* [Фрагмент текста]
# # # #
Но не будь этих ошибок, этого опыта исканий, может быть, не было бы и великолепных достижений «Ромео и Джульетты», не было бы найдено новое качество балетного спектакля и образа.

Надо сказать, что в репертуаре Улановой встречались спектакли экспериментальные, спорные, новаторские. Причем она не только смело шла на творческий риск и поиск, но и помогала экспериментирующим балетмейстерам, стремилась подхватить и развить мельчайшие крупицы положительного в эксперименте, умела многое оправдать и углубить.

Очень спорным и смелым для своего времени был балет Федора Лопухова «Ледяная дева», но Уланова восприняла в нем самое ценное, — например, тенденцию балетмейстера найти для каждого образа островыразительное «лейтдвижение» и т. п. Недаром через много лет она добрым словом вспомнила этот основательно забытый балет.

В «Раймонде» она откликнулась на поиски исторической достоверности, ее привлекла возможность найти сложный психологический рисунок роли, показать процесс внутренних изменений, осознаний, противоречий — все это было тогда совсем ново в балете и не могло не увлечь Уланову.

Так что при всей своей спорности «Раймонда» 1938 года сыграла значительную роль в творческом пути Улановой.
# # # #
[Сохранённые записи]
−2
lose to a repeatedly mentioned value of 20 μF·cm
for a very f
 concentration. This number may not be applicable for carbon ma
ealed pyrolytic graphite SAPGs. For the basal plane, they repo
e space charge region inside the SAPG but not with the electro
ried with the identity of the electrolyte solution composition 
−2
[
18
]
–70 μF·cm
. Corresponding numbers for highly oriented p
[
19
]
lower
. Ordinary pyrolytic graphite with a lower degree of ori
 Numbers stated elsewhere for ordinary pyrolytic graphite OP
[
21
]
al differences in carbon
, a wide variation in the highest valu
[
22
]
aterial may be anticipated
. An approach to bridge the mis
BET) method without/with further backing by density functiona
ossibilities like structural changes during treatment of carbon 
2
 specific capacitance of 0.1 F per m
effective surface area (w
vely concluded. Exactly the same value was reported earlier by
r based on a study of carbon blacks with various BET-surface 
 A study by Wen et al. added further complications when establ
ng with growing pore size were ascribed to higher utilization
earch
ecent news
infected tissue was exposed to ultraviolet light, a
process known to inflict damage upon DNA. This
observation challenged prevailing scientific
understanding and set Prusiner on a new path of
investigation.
# # # #
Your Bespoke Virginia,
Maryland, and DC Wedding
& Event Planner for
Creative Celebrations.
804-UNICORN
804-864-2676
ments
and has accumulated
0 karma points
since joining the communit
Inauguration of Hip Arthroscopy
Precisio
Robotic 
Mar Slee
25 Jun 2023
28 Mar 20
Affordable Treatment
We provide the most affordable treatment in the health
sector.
# # # #
* [Цель задания] Перепишите дословно часть фрагмента о репертуаре Улановой от слов «Надо сказать, что» до слов «основательно забытый балет.». При выполнении следует опираться исключительно на фрагмент.

* [Результат выполнения]
Надо сказать, что в репертуаре Улановой встречались спектакли экспериментальные, спорные, новаторские. Причем она не только смело шла на творческий риск и поиск, но и помогала экспериментирующим балетмейстерам, стремилась подхватить и развить мельчайшие крупицы положительного в эксперименте, умела многое оправдать и углубить.

Очень спорным и смелым для своего времени был балет Федора Лопухова «Ледяная дева», но Уланова восприняла в нем самое ценное, — например, тенденцию балетмейстера найти для каждого образа островыразительное «лейтдвижение» и т. п. Недаром через много лет она добрым словом вспомнила этот основательно забытый балет.